L’année 1939 est noire pour Ambroise, Marcel et les organisations. Le 23 août, la signature du Pacte de non-agression germano-soviétique jette la consternation chez les militants. Le gouvernement en profite : l’Humanité est suspendue, le PCF est dissout. S’en suivent arrestations, perquisitions, révocations d’élus. Le 7 octobre, Ambroise est arrêté sur le parvis de l’Assemblée Nationale et enfermé à la Santé avec 35 autres députés communistes. Les futurs ministres de Pétain leur promettent « le pistolet derrière la nuque » ou « la guillotine ». Le 3 avril 1940, 44 députés communistes sont condamnés à cinq ans de prison et déchus des droits civiques et politiques. Ambroise est envoyé au bagne de Maison Carré à Alger. Il sera libéré avec ses compagnons le 5 février 1943 par les Alliés qui occupent Alger. La résistance commence mais la tâche sera longue et rude. Ambroise rejoint le gouvernement provisoire libre, avec De Gaulle.

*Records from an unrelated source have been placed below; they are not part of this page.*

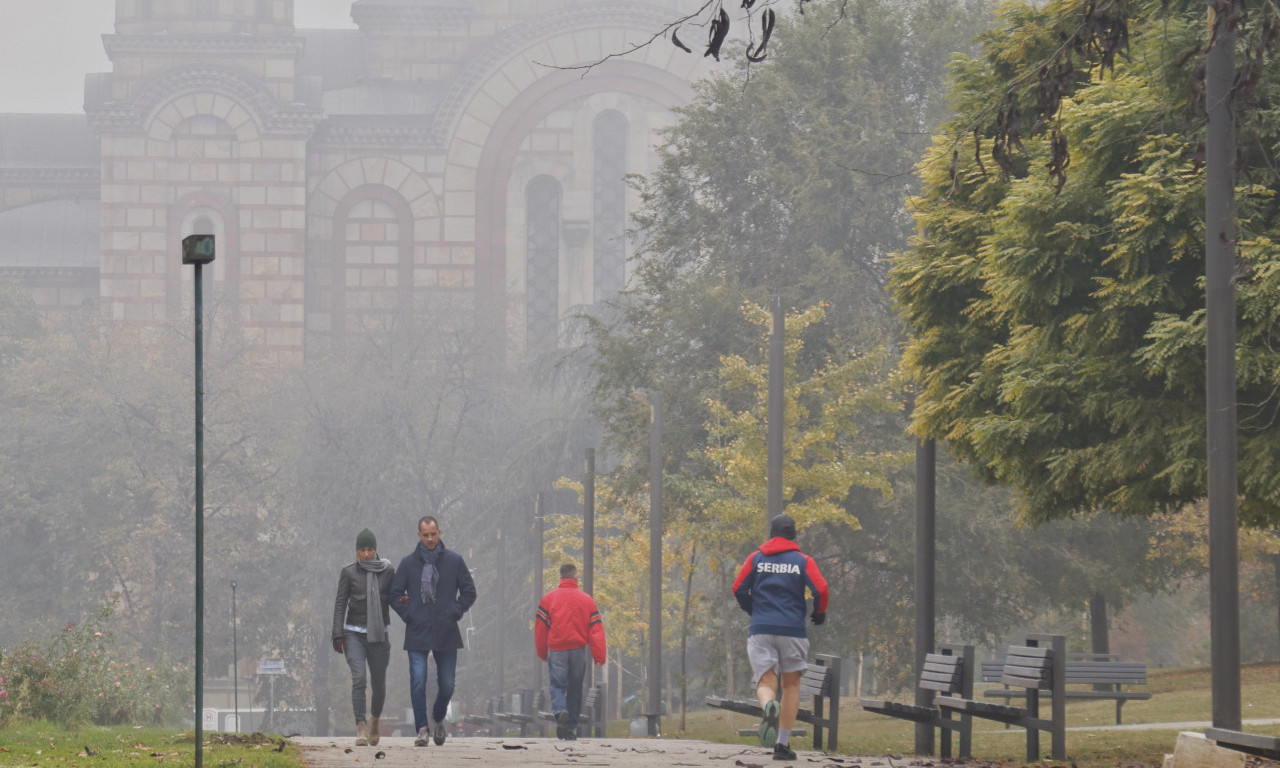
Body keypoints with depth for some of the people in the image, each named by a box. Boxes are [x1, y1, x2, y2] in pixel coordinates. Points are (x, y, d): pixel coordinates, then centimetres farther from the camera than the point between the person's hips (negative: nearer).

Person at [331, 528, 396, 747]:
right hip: (354, 634, -2)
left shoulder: (387, 571, 6)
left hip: (379, 635, 2)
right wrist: (338, 635, -5)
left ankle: (374, 721, 34)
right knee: (358, 678, -17)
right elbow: (340, 604, 2)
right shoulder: (349, 572, 2)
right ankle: (361, 729, -17)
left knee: (379, 684, 7)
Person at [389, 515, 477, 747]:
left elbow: (469, 592, 11)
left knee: (447, 684, 6)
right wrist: (408, 615, -1)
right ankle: (422, 728, -6)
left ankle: (438, 719, 31)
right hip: (417, 634, -1)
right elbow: (395, 595, 11)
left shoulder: (454, 561, 5)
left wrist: (455, 613, 0)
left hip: (446, 633, 1)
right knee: (418, 682, -10)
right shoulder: (408, 563, 4)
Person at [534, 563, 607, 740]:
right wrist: (599, 656, 0)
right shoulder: (586, 600, 4)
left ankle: (560, 711, -31)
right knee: (575, 688, 11)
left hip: (556, 650, -1)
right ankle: (571, 728, 12)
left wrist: (542, 653, 14)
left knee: (557, 685, -1)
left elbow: (540, 627, 2)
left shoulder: (548, 599, 1)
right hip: (579, 650, 1)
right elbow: (596, 629, 0)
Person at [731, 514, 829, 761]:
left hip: (760, 630, 0)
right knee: (791, 684, 13)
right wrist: (819, 613, 13)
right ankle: (783, 744, 8)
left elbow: (739, 590, 3)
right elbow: (821, 589, -7)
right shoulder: (802, 561, 5)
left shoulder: (756, 558, 8)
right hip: (793, 629, 0)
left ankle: (769, 706, -39)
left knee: (765, 683, -1)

« Il faut bâtir une France à l’ambition de nos rêves et de nos mains. Dès l’annonce du programme du Conseil National de la Résistance en mars 1944, Ambroise, depuis Alger, définit les grands axes de la future « sécu » sur lesquels il travaillera dès son retour avec les syndicats, les associations familiales et les services du ministère de la Santé. Une ordonnance paraît le 4 octobre 1945. En novembre 1945, Ambroise Croizat est nommé ministre du Travail. Une véritable révolution est en marche : sécurité sociale, allocations familiales, congés maternité, comités d’entreprises, statut des mineurs, de la fonction publique, du bâtiment. Une révolution en termes de droit à la santé, de droit au travail, solidarité, universalité, démocratie. Une des plus belles conquêtes dans une France ruinée et cela bien que les médecins, les assurances privées, la droite s’y opposent.
Ambroise Croizat, un homme moderne, qui met l’humain au centre de tous les combats, un homme actif proche du peuple, qui connaît la souffrance sociale, qui la constate sur le terrain, qui écoute les doléances et agit pour la satisfaction immédiate des besoins des gens avec une vision à long terme.
Après les années 1950, on ne parle plus du CNR. En 70 ans, divers plans ont démantelé les acquis, pour arriver au privé. Une base sécurité sociale au minimum, des complémentaires et des sur-mutuelles pour ceux qui pourront les payer.
Ambroise Croizat meurt le 11 février 1951 des suites d’une hémorragie. Il a la première attaque le 24 octobre 1950 après son discours à l’Assemblé Nationale sur le bilan de 5 ans de sécurité sociale. Ses derniers mots seront : « Jamais nous ne tolèrerons que soit rogné un seul des avantages de la sécurité sociale, nous défendrons à en mourir et avec la dernière énergie cette loi humaine et de progrès ».
Ce texte a été rédigé avec le concours du livre de Michel Etiévent : Marcel Paul, Ambroise Croizat. Chemins croisés d’innovation sociale ».
« Le vieux monde se meurt, le nouveau monde tarde à apparaître et dans ce clair-obscur, surgissent les monstres » Antonio Gramsci, écrivain, théoricien politique, membre fondateur du Parti communiste italien.